What can you tell us about the interviews for this documentary. What went into what we see on screen from the skaters we see on screen?

A Must See Documentary!

There was three months of preparation because, if you remember, there are six principals in the film. However, there are about twenty other people that surround them, so that is 26 to 30 people on camera. It took me three months to write all of the questions. I was writing questions specifically for each person. I wrote the questions in a series that would build the momentum of an interview. It took me about three months to get all of those questions down and make them very personal for each guy. From there, we built out. We built a set and had every single person come to us. We did about six interview per day and it was a very tough schedule — very emotional and very intense. I couldn’t afford to go to everyone, they all had to come to me and that way I saved a lot of money. We basically shot the film in one week. Out of that week, not one person showed up late. Every single person showed up on time and most people that came stayed. There was kind of energy that filled the room. People really wanted this film to happen, so everyone who arrived just didn’t want to leave! They didn’t want to leave the studio and it was quite amazing. You could just sense there was something special going on and there was a really great vibe attached to the film.

When you started out, I am sure you had a vision on what the finished product would be. How different is what you ultimately achieved versus that original vision?

I thought the film was going to be a little bit more about 1980s skateboarding history. I got all of that material but what happened was the guys brought a much more emotional story to the table. Rodney Mullen brought a much more emotional story than I had anticipated, as did Tony Hawk, as did Lance Mountain. I wasn’t expecting those guys to be as vulnerable, articulate and willing to share that kind of emotion and feeling about their struggles and the obstacles they overcame. Right there is what completely redefined and changed the film. I never thought it was going to go that direction and once we got done shooting, I realized I was walking away with a much different film than I had anticipated. It was much different, much more emotional, much more personal and much, much less about history.

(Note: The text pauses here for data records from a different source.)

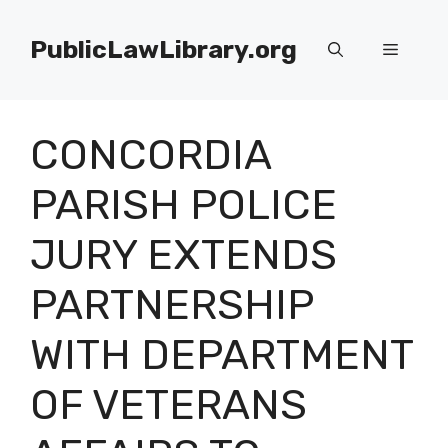
Skip
to
PublicLawLibrary.org
Menu
content
CONCORDIA
PARISH POLICE
JURY EXTENDS
PARTNERSHIP
WITH DEPARTMENT
OF VETERANS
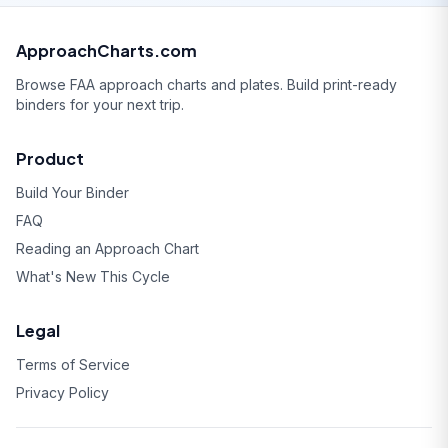
ApproachCharts.com
Browse FAA approach charts and plates. Build print-ready
binders for your next trip.
Product
Build Your Binder
FAQ
Reading an Approach Chart
What's New This Cycle
Legal
Terms of Service
Privacy Policy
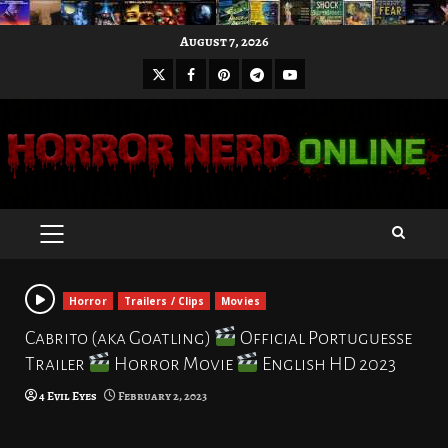
Skip
August 7, 2026
to
X
Facebook
Pinterest
Youtube
content
Telegram
PRIMARY
MENU
Horror
Trailers / Clips
Movies
Cabrito (aka Goatling)
Official Portuguesse
Trailer
Horror Movie
English HD 2023
4 Evil Eyes
February 2, 2023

You are tied to this story and film as both a character and a director. As you mentioned, you became a filmmaker as a direct result of you life in skateboarding. How do you feel you have evolved as a filmmaker since those early years when you were blazing your own trail?

Stacy Peralta: Skate Legend

I think I have learned how to tell stories. I have learned to become a very good listener in interviews. You know, when I used to make skateboarding videos, they didn’t have a story behind them. They were just a mish-mash of action, jokes and observations. Now in making films, I have to take something and make sense out of it and make a story out of it. I have to find the compelling, interesting and problematic aspects of it, so that it becomes and interesting story. That is what I have been working on for many, many years — to get better at that.

Is there a particular story out there right now that you feel compelled to tell in film form?

I just finished another film, not directing but producing it. It is the Eddie Aikau film. He is a very famous, mythological Hawaiian figure that died in 1978. That was a story that I was really glad to be a part of. There are many, many more that I would like to do but it just comes down to being able to find the financing and the ability to do it. It is not easy getting financing for these films. It is pretty tough because they are not big money makers. Being an independent filmmaker, especially a documentary filmmaker is challenging to say the least!

Congratulations on a fantastic piece of filmmaking, Stacy. We look forward to spreading the word and talking with you in the future! 
 
Thank so much! I appreciate it! Take care!